Le candidat à la présidentielle a reçu un jet de farine au départ d’une manifestation contre l'extrême droite​ à Paris, alors qu’il répondait à la presse. Avec un complice, l’auteur présumé, animateur d’une chaîne YouTube politique de droite radicale doit être jugé le 7 juillet. « C’est une agression contre un droit constitutionnel, celui de manifester. C’est la raison pour laquelle je ne veux pas porter plainte. J’estime que c’est au procureur de la République, c’est-à-dire à l’Etat, de dire s’il considère que c’est un problème qu’on ne puisse pas manifester sans être agressé », a-t-il déclaré à LCI.

La balle renvoyée au ministre de la Justice

« Si le procureur estime que tout ça n’a pas d’importance (…) le garde des Sceaux en assumera la responsabilité », a assuré Jean-Luc Mélenchon. « Qu’est-ce qui aurait pu m’arriver d’autre ? Et bien lundi de cette semaine, nous avons vu une vidéo dans laquelle quelqu’un portait neuf coups de fusils sur un mannequin, quatorze coups de couteau en disant les électeurs insoumis, les électeurs de M. Mélenchon, ne sont pas à l’abri », a-t-il rappelé.

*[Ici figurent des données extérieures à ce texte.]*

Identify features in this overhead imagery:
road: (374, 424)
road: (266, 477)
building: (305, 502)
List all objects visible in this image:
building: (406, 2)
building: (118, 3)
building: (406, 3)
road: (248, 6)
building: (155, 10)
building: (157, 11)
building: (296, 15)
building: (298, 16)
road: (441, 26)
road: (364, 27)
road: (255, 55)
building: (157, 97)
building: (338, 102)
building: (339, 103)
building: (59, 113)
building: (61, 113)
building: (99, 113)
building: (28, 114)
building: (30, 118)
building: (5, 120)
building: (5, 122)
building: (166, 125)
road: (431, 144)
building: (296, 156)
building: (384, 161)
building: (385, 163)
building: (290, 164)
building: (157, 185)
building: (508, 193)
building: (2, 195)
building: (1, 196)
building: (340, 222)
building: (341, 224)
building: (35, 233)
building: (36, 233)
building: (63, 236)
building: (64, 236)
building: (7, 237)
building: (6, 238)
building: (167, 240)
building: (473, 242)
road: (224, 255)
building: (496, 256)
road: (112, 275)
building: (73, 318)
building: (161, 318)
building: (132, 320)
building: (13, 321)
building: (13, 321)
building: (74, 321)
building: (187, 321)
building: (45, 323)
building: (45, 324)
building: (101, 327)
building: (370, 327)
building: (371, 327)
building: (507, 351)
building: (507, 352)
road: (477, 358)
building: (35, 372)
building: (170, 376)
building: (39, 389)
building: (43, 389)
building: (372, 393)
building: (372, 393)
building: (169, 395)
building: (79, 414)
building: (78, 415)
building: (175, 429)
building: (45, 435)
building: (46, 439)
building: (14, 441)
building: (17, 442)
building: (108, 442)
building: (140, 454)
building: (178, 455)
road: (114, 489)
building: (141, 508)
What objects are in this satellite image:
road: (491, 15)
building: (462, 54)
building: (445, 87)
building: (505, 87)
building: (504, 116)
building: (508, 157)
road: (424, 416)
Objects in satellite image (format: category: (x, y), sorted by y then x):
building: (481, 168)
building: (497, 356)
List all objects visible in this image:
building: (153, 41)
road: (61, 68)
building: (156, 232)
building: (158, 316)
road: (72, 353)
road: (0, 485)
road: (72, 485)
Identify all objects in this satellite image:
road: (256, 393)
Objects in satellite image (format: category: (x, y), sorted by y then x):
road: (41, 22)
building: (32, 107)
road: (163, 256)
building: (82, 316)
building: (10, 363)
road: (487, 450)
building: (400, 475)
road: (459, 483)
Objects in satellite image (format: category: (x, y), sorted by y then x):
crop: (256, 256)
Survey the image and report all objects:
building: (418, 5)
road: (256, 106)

Cette semaine, la gifle contre le président de la République, l'enfarinage de François de Rugy (LREM) comme celui qu’il a subi, « ça raconte l’histoire de la montée progressive de l’extrême droite dans ce qui a toujours été sa tactique et sa manière de faire », selon lui. « Pourquoi y a-t-il ce déni de cette forme de violence-là ? Pourquoi quand il s’agit du terrorisme islamiste on en entend parler pendant des heures et dès qu’il s’agit des attentats de l’extrême droite, la police internationale dit que c’est un des dangers majeurs en Europe, et on fait comme si ce n’était pas le cas », s’est interrogé le leader de la France insoumise.